▶ ACTION REQUISE 1:
Traduisez en anglais la phrase suivante de l'article sur la réforme du baccalauréat : « C'était à la limite la seule idée digne d'être discutée. »
▶ ACTION REQUISE 2:
Renvoyez à l'identique chacune des lignes des enregistrements figurant plus bas, sans y inclure les images.

▶ EXTRAIT DU DOCUMENT:
====
Posté par Beaumont 26 janvier 2019

Fin novembre j’avais écrit un article dénonçant la réforme du lycée, et j’annonçais un article le complétant sur la réforme du baccalauréat 2021. Chose promise chose due.

C’est le même décret n°2018-614 du 16 juillet 20181, portant aussi sur la réforme du lycée, qui a entériné la mesure. Officiellement, le discours ministériel alléguait une « simplification » et un « allègement » d’un baccalauréat jugé trop complexe et trop coûteux à organiser. Je vous laisse juger ce « dégraissage du mammouth », dont voici les quelques principes.

1 – La valorisation du contrôle continu.

C’était à la limite la seule idée digne d’être discutée. On pourrait se dire en effet que si les devoirs du contrôle continu au cours de l’année comptaient pour le bac, les élèves les feraient plus sérieusement ; ou encore que c’est trop de stress que de tout jouer sur une épreuve alors qu’on a bien travaillé régulièrement toute l’année. L’examen terminal favoriserait le bachotage de dernière minute. L’argument a pu servir aux technocrates de l’éducation nationale pour faire avaler la pilule. Et quelle pilule ! D’abord les moyennes trimestrielles de chaque matière compteront en tout pour 10 % du bac, mais de surcroît le ministère a imaginé une nouvelle manière de faire du contrôle continu pendant les deux années de Première et de Terminale : les épreuves communes de contrôle continu, qui compteront à hauteur de 30 % du bac.

Ces épreuves communes concernent de nombreuses matières et se répartiront sur 3 sessions :

1 – Dès janvier de la Première : Histoire-Géographie, LVA, LVB et EPS (on parle du bac 2021, mais c’est en réalité dès janvier 2020 que la réforme devra être mises en œuvre pour les élèves de Premières).
====
▶ ENREGISTREMENTS À TRAITER:
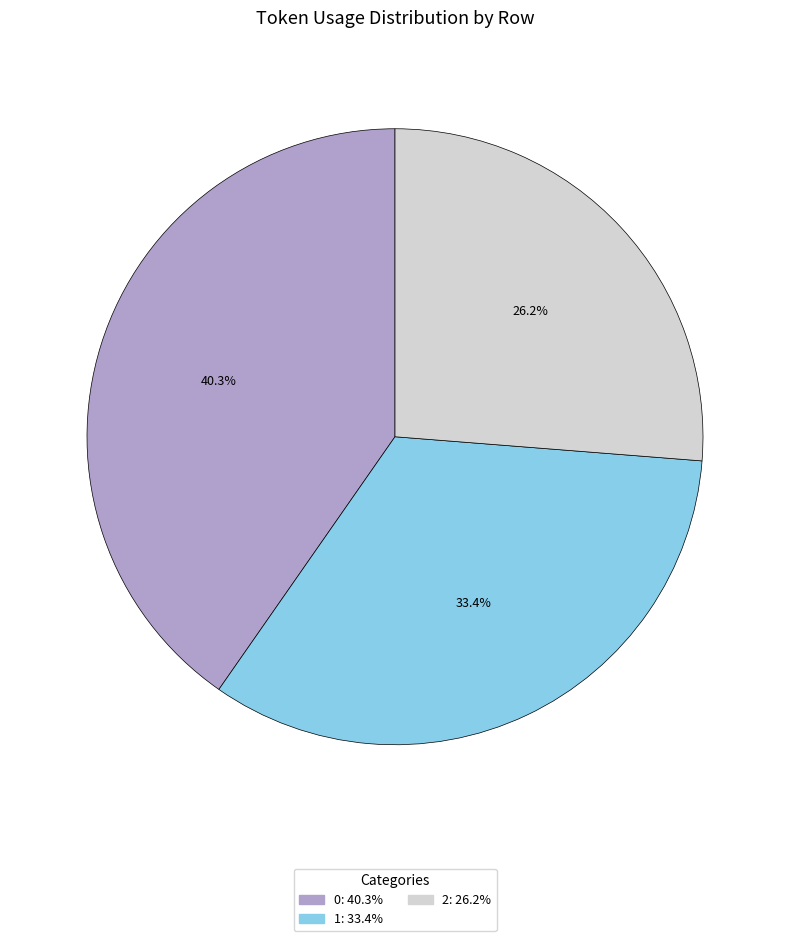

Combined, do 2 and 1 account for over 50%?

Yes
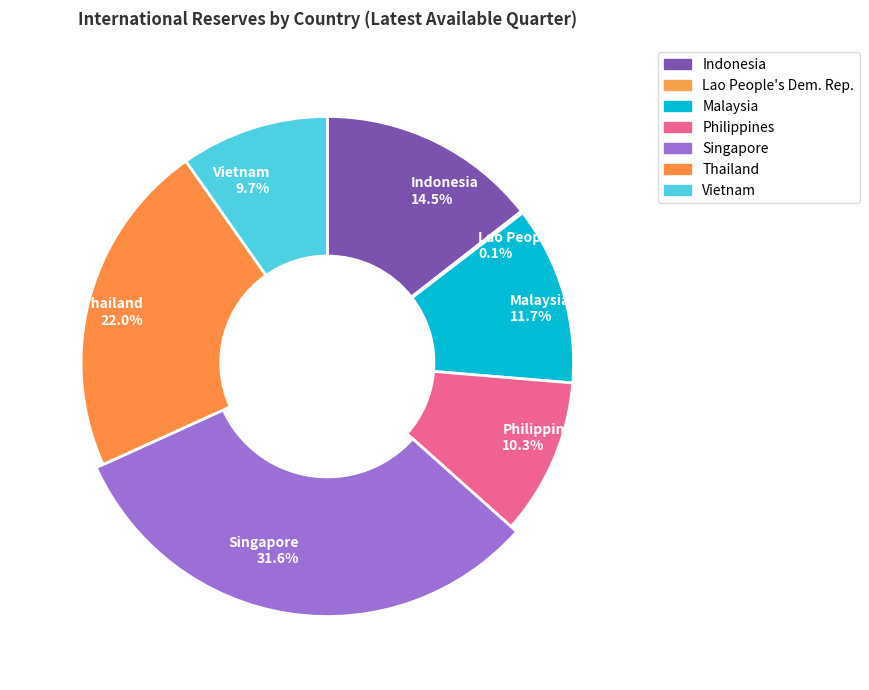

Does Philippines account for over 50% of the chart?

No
====
▶ RÉPONSE ATTENDUE 1:
It was, at a stretch, the only idea worth discussing.

▶ RÉPONSE ATTENDUE 2:
Combined, do 2 and 1 account for over 50%?

Yes

Does Philippines account for over 50% of the chart?

No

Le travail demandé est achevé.